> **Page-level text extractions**
::::::::::

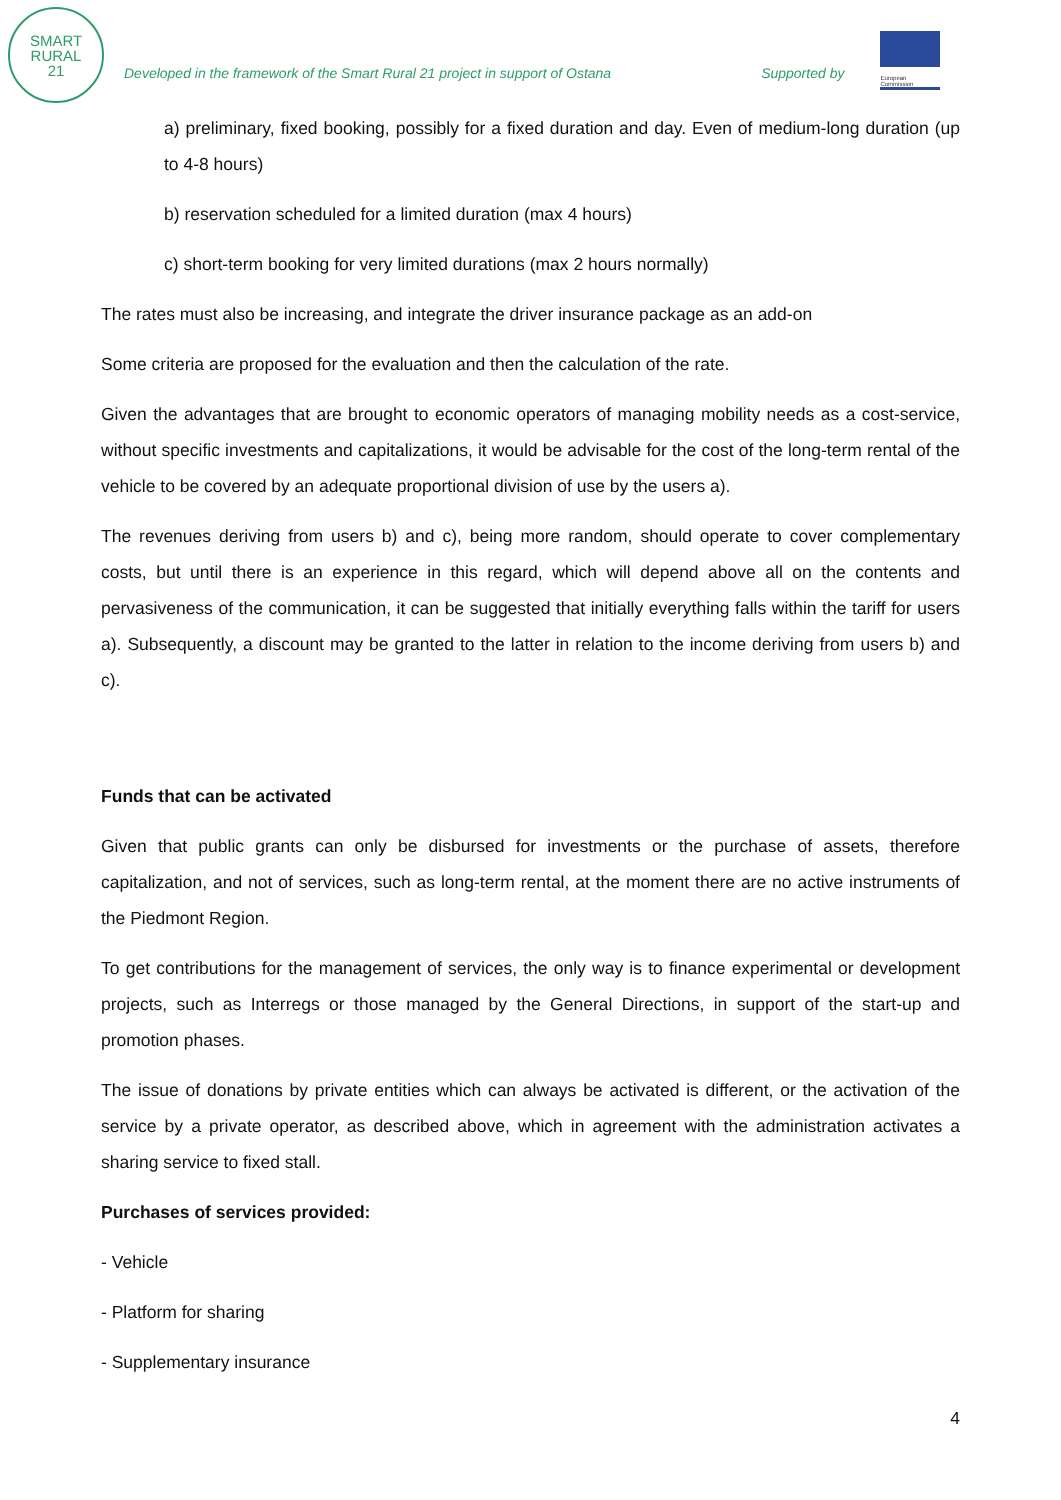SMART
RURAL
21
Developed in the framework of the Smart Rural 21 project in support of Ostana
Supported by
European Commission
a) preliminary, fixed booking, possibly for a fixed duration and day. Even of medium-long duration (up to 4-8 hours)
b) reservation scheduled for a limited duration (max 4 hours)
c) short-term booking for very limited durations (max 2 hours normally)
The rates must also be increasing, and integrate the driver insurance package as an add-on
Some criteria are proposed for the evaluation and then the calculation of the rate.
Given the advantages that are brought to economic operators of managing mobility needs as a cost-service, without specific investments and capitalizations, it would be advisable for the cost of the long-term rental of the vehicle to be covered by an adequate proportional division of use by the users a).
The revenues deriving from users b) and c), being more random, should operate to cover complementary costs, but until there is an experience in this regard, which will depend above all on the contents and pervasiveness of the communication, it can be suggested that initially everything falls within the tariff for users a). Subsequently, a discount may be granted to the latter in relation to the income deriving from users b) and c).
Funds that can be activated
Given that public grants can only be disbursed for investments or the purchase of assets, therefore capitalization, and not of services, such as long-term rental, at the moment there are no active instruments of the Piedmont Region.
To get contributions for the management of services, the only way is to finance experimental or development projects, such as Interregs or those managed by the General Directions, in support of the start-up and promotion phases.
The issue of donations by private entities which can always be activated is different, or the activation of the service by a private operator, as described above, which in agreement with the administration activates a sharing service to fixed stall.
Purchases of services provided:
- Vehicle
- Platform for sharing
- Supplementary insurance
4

::::::::::

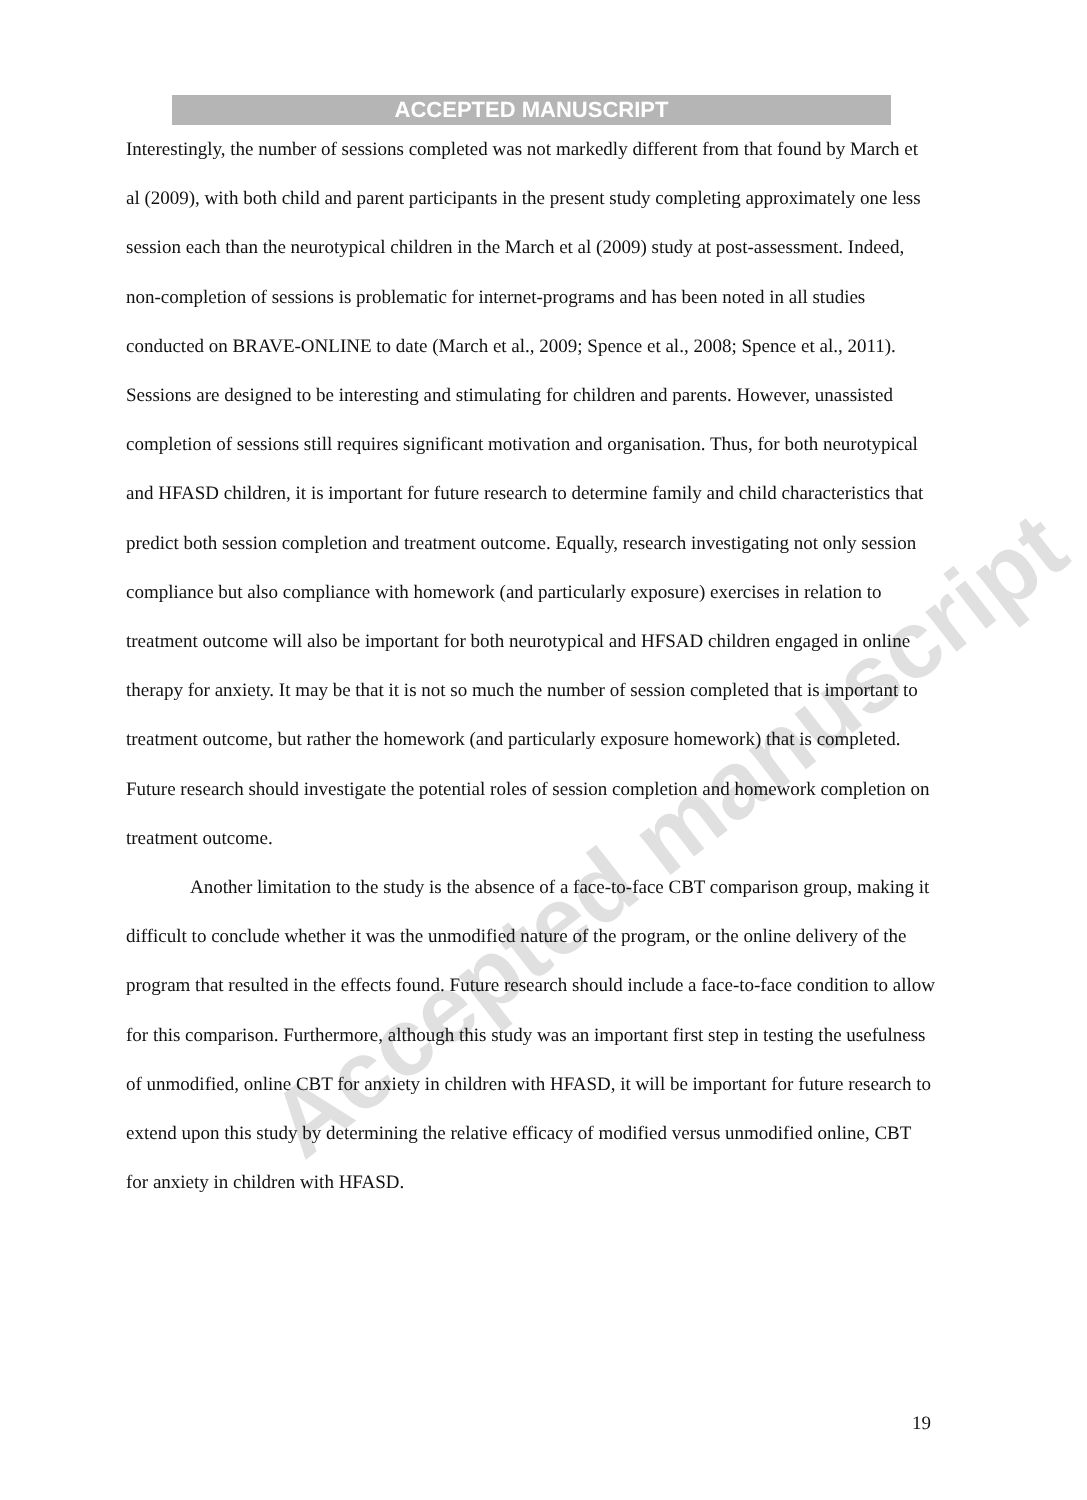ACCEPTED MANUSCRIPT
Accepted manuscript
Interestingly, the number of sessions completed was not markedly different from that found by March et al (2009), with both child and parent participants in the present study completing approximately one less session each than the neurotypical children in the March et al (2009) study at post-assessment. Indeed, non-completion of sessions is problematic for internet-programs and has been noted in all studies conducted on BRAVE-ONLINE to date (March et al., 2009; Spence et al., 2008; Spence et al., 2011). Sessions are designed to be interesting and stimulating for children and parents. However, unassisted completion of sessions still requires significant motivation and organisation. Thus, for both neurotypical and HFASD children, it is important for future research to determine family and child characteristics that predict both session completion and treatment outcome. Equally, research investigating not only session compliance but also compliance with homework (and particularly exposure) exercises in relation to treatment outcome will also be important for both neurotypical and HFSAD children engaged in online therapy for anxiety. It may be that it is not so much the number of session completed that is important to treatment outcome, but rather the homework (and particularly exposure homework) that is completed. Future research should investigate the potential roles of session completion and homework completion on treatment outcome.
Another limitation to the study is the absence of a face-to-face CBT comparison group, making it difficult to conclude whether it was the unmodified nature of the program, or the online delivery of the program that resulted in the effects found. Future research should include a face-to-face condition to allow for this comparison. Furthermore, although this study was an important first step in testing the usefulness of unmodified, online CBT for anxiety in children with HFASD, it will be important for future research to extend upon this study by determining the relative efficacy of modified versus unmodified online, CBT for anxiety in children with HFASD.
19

::::::::::

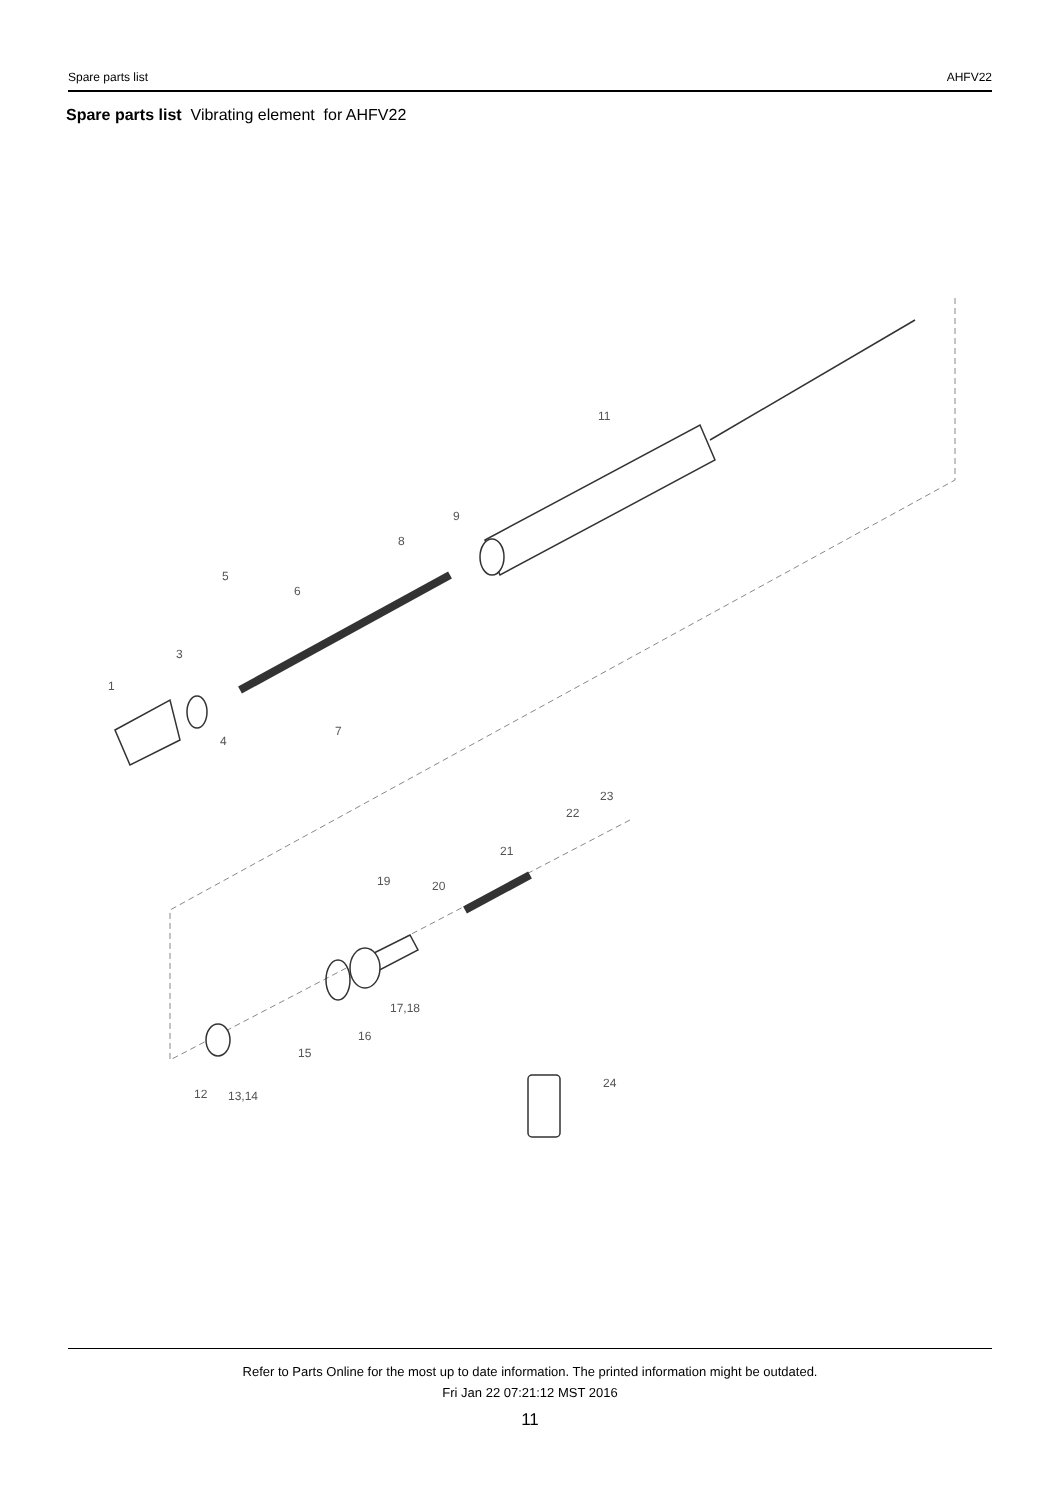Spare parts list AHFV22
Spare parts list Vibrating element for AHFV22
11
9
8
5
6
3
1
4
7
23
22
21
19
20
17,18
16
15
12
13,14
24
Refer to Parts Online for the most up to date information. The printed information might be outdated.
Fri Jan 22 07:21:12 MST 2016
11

::::::::::

> **What to do**
Copy out every line of the data that includes "hours".

> **Answer space**
a) preliminary, fixed booking, possibly for a fixed duration and day. Even of medium-long duration (up to 4-8 hours)
b) reservation scheduled for a limited duration (max 4 hours)
c) short-term booking for very limited durations (max 2 hours normally)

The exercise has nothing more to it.